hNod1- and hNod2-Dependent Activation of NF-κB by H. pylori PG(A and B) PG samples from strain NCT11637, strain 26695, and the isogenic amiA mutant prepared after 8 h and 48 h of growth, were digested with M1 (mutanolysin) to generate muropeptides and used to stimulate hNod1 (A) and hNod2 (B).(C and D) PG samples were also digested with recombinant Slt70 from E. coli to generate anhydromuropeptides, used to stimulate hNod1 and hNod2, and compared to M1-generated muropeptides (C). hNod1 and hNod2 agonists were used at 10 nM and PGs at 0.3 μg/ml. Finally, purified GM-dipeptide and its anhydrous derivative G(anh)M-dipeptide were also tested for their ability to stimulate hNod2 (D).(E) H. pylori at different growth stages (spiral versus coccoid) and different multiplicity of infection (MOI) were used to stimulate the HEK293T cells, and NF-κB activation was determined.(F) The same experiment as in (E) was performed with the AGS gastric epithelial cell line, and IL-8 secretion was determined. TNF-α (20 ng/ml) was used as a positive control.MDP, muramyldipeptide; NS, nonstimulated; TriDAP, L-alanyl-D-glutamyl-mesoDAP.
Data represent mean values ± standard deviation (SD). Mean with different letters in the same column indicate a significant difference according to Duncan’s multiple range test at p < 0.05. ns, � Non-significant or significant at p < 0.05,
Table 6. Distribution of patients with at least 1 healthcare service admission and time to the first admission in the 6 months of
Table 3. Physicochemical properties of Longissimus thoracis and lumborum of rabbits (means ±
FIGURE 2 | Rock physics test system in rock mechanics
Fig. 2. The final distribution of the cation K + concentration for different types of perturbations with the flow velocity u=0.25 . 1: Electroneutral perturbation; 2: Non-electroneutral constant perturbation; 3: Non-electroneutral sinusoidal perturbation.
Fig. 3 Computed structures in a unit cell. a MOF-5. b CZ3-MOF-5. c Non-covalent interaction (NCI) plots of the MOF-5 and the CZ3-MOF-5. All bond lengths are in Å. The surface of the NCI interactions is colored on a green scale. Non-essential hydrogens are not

**Required action:**
The lines to return are those in the material above that hold "Table".

**Answer space:**
Table 6. Distribution of patients with at least 1 healthcare service admission and time to the first admission in the 6 months of
Table 3. Physicochemical properties of Longissimus thoracis and lumborum of rabbits (means ±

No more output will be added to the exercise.